Il numero considerevole di manoscritti contenenti le sue cronache universali e le citazioni che autori molto noti trassero da esse attestano la notevole fortuna degli scritti storici di Paolino. Il doge Andrea Dandolo, contemporaneo del frate, utilizzò la Satirica ystoria nella sua Chronica per extensum descripta. Boccaccio, pur non stimando molto Paolino e riservandogli epiteti poco lusinghieri, utilizzò ampiamente nel suo zibaldone magliabechiano le descrizioni geografiche del Compendium, contenuto nel codice lat. 4939 della Bibliothèque nationale di Parigi, e alcuni passaggi della Satirica ystoria. Paolino continuò a essere citato anche nel Quattrocento, come dimostrano gli epistolari di Poggio Bracciolini e Coluccio Salutati; lo utilizzò anche il cronista polacco Jan Dlugosz.

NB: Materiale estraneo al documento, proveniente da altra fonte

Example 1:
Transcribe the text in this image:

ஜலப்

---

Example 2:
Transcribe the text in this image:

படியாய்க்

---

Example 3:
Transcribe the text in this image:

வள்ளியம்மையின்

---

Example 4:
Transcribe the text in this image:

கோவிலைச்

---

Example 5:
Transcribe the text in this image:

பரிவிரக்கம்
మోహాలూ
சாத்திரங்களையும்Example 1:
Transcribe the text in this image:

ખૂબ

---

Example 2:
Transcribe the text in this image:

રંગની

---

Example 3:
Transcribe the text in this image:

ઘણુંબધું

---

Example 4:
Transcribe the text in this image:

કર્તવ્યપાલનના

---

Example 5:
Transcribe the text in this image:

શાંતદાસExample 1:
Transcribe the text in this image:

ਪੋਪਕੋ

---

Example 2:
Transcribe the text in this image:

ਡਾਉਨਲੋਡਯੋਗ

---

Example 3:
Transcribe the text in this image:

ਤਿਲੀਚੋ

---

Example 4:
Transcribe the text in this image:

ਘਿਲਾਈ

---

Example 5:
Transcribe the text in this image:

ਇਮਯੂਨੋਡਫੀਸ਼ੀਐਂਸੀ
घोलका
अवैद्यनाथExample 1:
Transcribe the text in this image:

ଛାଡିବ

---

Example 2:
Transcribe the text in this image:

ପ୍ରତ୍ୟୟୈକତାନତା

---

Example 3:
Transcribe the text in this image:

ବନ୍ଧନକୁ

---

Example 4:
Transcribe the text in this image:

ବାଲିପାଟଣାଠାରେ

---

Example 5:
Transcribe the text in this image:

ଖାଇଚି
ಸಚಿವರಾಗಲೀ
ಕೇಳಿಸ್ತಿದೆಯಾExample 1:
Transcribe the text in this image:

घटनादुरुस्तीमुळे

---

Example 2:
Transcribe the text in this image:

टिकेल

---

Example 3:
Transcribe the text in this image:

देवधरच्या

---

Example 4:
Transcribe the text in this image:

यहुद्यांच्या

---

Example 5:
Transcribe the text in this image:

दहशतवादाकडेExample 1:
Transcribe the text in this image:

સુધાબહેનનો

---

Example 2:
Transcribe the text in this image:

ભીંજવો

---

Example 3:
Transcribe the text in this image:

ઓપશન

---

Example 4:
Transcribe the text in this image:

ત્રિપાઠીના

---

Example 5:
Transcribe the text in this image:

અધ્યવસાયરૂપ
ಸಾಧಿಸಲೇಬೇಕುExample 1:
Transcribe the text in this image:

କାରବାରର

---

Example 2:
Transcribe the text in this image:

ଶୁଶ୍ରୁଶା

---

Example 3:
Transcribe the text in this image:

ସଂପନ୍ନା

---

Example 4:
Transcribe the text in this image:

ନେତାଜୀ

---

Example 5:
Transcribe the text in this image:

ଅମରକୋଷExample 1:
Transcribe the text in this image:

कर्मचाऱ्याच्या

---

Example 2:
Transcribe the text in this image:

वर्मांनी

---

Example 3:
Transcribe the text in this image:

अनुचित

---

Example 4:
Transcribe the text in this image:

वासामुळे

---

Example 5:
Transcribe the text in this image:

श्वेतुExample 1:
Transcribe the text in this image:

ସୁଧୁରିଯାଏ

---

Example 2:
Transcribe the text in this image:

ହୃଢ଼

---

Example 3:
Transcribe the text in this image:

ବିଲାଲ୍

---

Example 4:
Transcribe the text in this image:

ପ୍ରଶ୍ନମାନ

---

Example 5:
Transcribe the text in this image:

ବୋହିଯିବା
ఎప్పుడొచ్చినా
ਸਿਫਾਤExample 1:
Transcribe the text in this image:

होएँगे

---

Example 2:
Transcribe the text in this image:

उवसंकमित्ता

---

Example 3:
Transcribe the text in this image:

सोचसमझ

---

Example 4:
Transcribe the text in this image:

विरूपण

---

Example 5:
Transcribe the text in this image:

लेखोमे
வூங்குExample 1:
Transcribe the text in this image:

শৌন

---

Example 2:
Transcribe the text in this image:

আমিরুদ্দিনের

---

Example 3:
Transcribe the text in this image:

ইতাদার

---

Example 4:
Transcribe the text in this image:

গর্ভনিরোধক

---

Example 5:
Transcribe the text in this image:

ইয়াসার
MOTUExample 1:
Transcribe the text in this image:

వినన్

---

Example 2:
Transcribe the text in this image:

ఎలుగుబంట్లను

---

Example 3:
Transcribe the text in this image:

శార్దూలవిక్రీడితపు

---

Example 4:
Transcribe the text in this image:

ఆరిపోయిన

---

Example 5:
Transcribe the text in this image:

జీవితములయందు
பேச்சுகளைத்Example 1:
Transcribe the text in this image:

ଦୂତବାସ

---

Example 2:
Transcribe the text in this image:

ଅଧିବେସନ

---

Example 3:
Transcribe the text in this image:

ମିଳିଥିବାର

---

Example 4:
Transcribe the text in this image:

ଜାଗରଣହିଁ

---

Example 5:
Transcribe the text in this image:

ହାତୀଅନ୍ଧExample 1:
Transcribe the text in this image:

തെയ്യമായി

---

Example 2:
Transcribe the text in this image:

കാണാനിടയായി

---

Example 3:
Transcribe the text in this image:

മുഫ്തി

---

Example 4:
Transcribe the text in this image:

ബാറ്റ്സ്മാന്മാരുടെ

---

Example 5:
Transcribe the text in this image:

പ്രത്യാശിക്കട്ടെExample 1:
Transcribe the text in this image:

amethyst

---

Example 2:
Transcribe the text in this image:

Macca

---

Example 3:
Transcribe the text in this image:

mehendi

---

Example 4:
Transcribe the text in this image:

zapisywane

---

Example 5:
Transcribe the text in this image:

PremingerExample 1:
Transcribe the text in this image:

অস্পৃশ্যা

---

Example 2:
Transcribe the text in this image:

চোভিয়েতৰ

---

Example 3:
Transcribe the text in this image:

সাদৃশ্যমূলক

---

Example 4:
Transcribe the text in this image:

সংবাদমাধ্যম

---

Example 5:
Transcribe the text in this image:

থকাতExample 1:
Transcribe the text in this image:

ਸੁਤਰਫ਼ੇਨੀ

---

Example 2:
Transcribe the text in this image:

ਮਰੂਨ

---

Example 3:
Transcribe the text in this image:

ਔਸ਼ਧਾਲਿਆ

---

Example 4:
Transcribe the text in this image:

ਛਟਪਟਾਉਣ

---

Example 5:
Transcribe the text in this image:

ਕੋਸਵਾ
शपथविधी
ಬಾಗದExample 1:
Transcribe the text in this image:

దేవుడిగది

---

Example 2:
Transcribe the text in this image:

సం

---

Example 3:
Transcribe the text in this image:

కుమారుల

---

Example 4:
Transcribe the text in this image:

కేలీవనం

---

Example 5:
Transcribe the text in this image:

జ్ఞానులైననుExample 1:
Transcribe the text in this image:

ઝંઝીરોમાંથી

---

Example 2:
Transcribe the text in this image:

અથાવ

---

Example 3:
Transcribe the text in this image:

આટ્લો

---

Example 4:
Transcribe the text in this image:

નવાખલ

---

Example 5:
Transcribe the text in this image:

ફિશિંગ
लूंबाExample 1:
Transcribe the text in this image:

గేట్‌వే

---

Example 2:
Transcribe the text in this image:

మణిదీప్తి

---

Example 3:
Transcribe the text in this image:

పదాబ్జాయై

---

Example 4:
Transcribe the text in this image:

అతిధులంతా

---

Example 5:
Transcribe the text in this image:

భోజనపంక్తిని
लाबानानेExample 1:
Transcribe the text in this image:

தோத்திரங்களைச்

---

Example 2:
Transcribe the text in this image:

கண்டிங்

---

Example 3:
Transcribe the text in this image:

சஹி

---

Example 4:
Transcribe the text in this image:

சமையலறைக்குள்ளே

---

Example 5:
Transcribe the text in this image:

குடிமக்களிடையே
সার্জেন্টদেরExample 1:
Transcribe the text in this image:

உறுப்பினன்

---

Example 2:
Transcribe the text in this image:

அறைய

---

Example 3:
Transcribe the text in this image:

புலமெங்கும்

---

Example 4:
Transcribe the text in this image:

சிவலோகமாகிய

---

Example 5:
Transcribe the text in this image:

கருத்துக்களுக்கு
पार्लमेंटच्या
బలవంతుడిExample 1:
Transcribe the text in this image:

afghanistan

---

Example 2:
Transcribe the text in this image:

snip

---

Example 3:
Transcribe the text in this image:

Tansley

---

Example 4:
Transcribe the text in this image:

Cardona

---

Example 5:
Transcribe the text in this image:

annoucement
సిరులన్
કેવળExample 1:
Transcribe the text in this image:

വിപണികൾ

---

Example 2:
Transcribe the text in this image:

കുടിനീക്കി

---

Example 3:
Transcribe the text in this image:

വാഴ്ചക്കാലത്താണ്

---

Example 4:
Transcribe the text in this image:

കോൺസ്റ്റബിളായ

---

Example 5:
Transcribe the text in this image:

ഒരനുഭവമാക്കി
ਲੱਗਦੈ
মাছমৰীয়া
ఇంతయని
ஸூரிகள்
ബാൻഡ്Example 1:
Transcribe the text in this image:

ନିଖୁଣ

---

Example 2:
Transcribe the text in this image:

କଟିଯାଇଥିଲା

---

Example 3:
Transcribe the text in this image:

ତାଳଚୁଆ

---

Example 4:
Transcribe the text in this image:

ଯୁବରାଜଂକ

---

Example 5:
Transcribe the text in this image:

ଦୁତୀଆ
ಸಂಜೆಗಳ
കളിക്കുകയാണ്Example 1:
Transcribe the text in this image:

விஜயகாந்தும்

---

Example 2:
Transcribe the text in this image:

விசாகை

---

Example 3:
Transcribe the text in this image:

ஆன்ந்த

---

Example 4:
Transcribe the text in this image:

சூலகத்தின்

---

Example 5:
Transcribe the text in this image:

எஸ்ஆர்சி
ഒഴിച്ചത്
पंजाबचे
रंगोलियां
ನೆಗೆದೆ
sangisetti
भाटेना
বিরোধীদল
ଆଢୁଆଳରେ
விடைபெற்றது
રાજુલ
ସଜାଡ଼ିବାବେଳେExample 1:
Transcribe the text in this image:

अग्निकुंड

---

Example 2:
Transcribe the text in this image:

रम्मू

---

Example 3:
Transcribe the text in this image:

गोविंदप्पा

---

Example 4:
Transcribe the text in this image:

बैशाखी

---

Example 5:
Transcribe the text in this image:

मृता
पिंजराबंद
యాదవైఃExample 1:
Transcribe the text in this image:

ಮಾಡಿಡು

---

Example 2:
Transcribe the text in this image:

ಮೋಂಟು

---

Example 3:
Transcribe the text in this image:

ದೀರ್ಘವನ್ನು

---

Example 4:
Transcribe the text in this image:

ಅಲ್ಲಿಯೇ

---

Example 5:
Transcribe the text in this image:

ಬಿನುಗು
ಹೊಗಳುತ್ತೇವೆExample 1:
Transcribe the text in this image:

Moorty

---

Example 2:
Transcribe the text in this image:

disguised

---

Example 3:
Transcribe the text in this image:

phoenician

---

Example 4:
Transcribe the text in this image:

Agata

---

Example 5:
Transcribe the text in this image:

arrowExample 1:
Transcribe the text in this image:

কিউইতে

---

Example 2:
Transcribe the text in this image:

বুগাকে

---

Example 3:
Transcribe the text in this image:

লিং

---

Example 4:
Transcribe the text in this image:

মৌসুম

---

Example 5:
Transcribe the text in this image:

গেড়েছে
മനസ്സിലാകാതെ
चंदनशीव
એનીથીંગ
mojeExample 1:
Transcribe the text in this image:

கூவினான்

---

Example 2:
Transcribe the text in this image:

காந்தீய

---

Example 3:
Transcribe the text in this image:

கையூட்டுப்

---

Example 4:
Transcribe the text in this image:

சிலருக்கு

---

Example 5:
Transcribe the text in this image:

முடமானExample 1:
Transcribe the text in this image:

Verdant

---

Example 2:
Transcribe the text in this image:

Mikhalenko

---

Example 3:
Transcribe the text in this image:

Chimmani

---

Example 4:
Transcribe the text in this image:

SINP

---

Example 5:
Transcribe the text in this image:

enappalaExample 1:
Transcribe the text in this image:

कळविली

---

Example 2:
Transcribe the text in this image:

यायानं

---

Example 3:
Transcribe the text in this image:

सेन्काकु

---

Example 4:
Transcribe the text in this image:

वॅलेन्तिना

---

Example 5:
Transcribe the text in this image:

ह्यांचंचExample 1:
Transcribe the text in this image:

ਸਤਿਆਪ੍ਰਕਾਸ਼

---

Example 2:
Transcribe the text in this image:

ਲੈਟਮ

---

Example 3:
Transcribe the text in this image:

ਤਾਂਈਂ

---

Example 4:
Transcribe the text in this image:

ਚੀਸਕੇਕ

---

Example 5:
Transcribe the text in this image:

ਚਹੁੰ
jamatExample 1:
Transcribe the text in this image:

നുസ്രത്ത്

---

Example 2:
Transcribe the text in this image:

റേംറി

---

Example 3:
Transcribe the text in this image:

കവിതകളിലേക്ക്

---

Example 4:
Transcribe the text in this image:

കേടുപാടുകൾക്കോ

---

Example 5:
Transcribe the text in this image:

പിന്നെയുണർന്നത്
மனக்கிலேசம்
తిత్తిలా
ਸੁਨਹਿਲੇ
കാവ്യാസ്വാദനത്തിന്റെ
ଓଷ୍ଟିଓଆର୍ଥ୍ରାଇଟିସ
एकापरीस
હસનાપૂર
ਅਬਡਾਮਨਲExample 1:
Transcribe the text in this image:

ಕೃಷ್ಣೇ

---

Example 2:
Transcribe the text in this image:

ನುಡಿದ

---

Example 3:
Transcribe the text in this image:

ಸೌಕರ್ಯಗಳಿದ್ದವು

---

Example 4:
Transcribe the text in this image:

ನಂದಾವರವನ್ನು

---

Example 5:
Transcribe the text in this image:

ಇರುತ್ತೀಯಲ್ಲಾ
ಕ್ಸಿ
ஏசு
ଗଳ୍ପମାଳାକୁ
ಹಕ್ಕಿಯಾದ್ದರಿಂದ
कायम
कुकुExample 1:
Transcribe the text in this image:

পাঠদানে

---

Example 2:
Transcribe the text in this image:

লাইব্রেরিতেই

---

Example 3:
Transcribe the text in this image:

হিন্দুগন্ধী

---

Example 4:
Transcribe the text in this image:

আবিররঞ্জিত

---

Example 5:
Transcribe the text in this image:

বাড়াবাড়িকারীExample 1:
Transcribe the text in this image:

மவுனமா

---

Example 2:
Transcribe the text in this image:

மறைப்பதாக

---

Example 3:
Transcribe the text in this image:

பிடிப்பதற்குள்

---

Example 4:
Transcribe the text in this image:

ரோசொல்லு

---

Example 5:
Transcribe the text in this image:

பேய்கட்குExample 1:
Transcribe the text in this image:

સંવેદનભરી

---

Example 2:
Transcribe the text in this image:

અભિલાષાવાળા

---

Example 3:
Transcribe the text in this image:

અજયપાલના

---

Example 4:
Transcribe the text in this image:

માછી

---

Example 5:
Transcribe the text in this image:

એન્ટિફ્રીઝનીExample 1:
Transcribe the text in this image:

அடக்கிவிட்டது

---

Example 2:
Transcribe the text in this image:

Spettano a Paolino altri quattro scritti, complementari alla Satirica ystoria: un trattato noto come De mapa mundi, corredato di notevoli carte geografiche; un trattato sul gioco degli scacchi presentato in chiave metaforica (De ludo scacorum); un trattato sugli dei dell’antichità (De diis gentium et fabulis poetarum); un breve scritto sulla provvidenza (De providentia et fortuna). A Paolino sono attribuiti inoltre il Provinciale Romanae Curiae, ossia la serie delle province ecclesiastiche e delle rispettive diocesi, e il Provinciale ordinis fratrum Minorum, compilato intorno al 1334 e contenente l’elenco delle province minoritiche con l’organizzazione delle custodie e degli insediamenti. Infine sarebbe da ascrivere all’operato di Paolino il Liber privilegiorum ordinis Minorum (Padova, Pontificia Biblioteca Antoniana, 49), scritto intorno al 1323 e contenente documenti papali riguardanti l’Ordine dei minori (Cenci, 1976, p. 500). È certamente fondato il giudizio di Isabelle Heullant-Donat (1993, p. 382), secondo la quale Paolino fu il compilatore più prolisso tra i frati minori del Trecento.

Paolino morì a Pozzuoli prima del 22 giugno 1344, data in cui fu redatto l’inventario dei suoi beni a opera del collettore pontificio. Alcuni dei suoi libri andarono ad arricchire la biblioteca dei papi di Avignone.